---- Given information

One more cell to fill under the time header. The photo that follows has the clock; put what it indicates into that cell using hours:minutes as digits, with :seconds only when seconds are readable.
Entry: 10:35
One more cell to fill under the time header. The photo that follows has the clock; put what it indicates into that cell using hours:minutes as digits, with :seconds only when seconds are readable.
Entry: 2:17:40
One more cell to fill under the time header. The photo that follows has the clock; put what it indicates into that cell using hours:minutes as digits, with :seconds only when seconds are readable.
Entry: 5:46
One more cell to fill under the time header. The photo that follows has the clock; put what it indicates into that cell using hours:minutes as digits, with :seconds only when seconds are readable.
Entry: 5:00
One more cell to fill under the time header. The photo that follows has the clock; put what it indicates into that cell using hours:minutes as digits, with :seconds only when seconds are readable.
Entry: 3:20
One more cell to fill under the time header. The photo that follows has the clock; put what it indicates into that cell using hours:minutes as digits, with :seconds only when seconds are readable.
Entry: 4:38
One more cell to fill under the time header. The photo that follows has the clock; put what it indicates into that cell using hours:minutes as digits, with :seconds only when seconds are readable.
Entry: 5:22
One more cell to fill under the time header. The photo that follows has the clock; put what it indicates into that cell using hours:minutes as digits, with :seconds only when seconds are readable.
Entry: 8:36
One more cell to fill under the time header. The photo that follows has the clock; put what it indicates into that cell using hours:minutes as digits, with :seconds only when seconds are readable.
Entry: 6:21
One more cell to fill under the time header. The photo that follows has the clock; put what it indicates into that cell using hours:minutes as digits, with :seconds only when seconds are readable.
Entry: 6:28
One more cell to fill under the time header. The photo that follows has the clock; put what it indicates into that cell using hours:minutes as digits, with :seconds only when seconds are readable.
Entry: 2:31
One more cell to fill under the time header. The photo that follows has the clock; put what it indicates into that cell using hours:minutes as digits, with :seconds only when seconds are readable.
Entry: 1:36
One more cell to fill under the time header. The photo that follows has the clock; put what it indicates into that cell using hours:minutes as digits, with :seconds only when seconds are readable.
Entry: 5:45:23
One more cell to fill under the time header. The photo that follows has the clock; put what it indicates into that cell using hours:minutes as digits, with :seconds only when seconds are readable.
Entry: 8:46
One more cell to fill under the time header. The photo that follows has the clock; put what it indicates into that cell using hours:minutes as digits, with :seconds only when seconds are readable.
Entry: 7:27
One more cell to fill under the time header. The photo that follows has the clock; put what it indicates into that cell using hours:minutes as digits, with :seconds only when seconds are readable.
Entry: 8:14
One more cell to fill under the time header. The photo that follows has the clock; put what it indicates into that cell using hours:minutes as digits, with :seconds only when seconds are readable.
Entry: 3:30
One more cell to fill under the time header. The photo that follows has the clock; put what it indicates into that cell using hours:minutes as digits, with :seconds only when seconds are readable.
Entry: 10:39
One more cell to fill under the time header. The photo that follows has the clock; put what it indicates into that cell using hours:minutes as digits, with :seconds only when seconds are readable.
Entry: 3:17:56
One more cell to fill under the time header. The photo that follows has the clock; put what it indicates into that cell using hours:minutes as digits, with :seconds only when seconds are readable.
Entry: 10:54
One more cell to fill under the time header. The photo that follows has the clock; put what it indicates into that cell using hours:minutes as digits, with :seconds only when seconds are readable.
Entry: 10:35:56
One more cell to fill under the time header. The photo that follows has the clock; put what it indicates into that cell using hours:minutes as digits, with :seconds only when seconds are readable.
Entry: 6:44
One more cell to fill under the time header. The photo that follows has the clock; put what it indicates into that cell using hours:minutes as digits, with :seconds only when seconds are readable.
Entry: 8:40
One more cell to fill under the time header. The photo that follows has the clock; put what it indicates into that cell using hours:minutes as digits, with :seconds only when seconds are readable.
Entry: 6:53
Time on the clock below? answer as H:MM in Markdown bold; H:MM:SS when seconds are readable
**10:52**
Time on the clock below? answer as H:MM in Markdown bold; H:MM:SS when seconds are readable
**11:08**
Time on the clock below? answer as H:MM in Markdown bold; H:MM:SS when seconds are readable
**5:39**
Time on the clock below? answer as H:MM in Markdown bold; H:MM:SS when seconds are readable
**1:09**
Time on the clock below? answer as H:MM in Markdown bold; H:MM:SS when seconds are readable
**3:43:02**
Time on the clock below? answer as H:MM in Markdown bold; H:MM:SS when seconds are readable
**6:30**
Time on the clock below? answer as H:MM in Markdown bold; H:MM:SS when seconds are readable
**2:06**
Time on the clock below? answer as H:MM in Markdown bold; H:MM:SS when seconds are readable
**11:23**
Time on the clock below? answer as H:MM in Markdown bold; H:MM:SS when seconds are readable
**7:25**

--------

Work required
Lay out all of the material above as a two-column CSV with the headers text and answer, giving each piece of material and its answer their own row. Enclose every field in double quotes and replace any line breaks with spaces.

Correct result
text,answer
"One more cell to fill under the time header. The photo that follows has the clock; put what it indicates into that cell using hours:minutes as digits, with :seconds only when seconds are readable. Entry:","10:35"
"One more cell to fill under the time header. The photo that follows has the clock; put what it indicates into that cell using hours:minutes as digits, with :seconds only when seconds are readable. Entry:","2:17:40"
"One more cell to fill under the time header. The photo that follows has the clock; put what it indicates into that cell using hours:minutes as digits, with :seconds only when seconds are readable. Entry:","5:46"
"One more cell to fill under the time header. The photo that follows has the clock; put what it indicates into that cell using hours:minutes as digits, with :seconds only when seconds are readable. Entry:","5:00"
"One more cell to fill under the time header. The photo that follows has the clock; put what it indicates into that cell using hours:minutes as digits, with :seconds only when seconds are readable. Entry:","3:20"
"One more cell to fill under the time header. The photo that follows has the clock; put what it indicates into that cell using hours:minutes as digits, with :seconds only when seconds are readable. Entry:","4:38"
"One more cell to fill under the time header. The photo that follows has the clock; put what it indicates into that cell using hours:minutes as digits, with :seconds only when seconds are readable. Entry:","5:22"
"One more cell to fill under the time header. The photo that follows has the clock; put what it indicates into that cell using hours:minutes as digits, with :seconds only when seconds are readable. Entry:","8:36"
"One more cell to fill under the time header. The photo that follows has the clock; put what it indicates into that cell using hours:minutes as digits, with :seconds only when seconds are readable. Entry:","6:21"
"One more cell to fill under the time header. The photo that follows has the clock; put what it indicates into that cell using hours:minutes as digits, with :seconds only when seconds are readable. Entry:","6:28"
"One more cell to fill under the time header. The photo that follows has the clock; put what it indicates into that cell using hours:minutes as digits, with :seconds only when seconds are readable. Entry:","2:31"
"One more cell to fill under the time header. The photo that follows has the clock; put what it indicates into that cell using hours:minutes as digits, with :seconds only when seconds are readable. Entry:","1:36"
"One more cell to fill under the time header. The photo that follows has the clock; put what it indicates into that cell using hours:minutes as digits, with :seconds only when seconds are readable. Entry:","5:45:23"
"One more cell to fill under the time header. The photo that follows has the clock; put what it indicates into that cell using hours:minutes as digits, with :seconds only when seconds are readable. Entry:","8:46"
"One more cell to fill under the time header. The photo that follows has the clock; put what it indicates into that cell using hours:minutes as digits, with :seconds only when seconds are readable. Entry:","7:27"
"One more cell to fill under the time header. The photo that follows has the clock; put what it indicates into that cell using hours:minutes as digits, with :seconds only when seconds are readable. Entry:","8:14"
"One more cell to fill under the time header. The photo that follows has the clock; put what it indicates into that cell using hours:minutes as digits, with :seconds only when seconds are readable. Entry:","3:30"
"One more cell to fill under the time header. The photo that follows has the clock; put what it indicates into that cell using hours:minutes as digits, with :seconds only when seconds are readable. Entry:","10:39"
"One more cell to fill under the time header. The photo that follows has the clock; put what it indicates into that cell using hours:minutes as digits, with :seconds only when seconds are readable. Entry:","3:17:56"
"One more cell to fill under the time header. The photo that follows has the clock; put what it indicates into that cell using hours:minutes as digits, with :seconds only when seconds are readable. Entry:","10:54"
"One more cell to fill under the time header. The photo that follows has the clock; put what it indicates into that cell using hours:minutes as digits, with :seconds only when seconds are readable. Entry:","10:35:56"
"One more cell to fill under the time header. The photo that follows has the clock; put what it indicates into that cell using hours:minutes as digits, with :seconds only when seconds are readable. Entry:","6:44"
"One more cell to fill under the time header. The photo that follows has the clock; put what it indicates into that cell using hours:minutes as digits, with :seconds only when seconds are readable. Entry:","8:40"
"One more cell to fill under the time header. The photo that follows has the clock; put what it indicates into that cell using hours:minutes as digits, with :seconds only when seconds are readable. Entry:","6:53"
"Time on the clock below? answer as H:MM in Markdown bold; H:MM:SS when seconds are readable","**10:52**"
"Time on the clock below? answer as H:MM in Markdown bold; H:MM:SS when seconds are readable","**11:08**"
"Time on the clock below? answer as H:MM in Markdown bold; H:MM:SS when seconds are readable","**5:39**"
"Time on the clock below? answer as H:MM in Markdown bold; H:MM:SS when seconds are readable","**1:09**"
"Time on the clock below? answer as H:MM in Markdown bold; H:MM:SS when seconds are readable","**3:43:02**"
"Time on the clock below? answer as H:MM in Markdown bold; H:MM:SS when seconds are readable","**6:30**"
"Time on the clock below? answer as H:MM in Markdown bold; H:MM:SS when seconds are readable","**2:06**"
"Time on the clock below? answer as H:MM in Markdown bold; H:MM:SS when seconds are readable","**11:23**"
"Time on the clock below? answer as H:MM in Markdown bold; H:MM:SS when seconds are readable","**7:25**"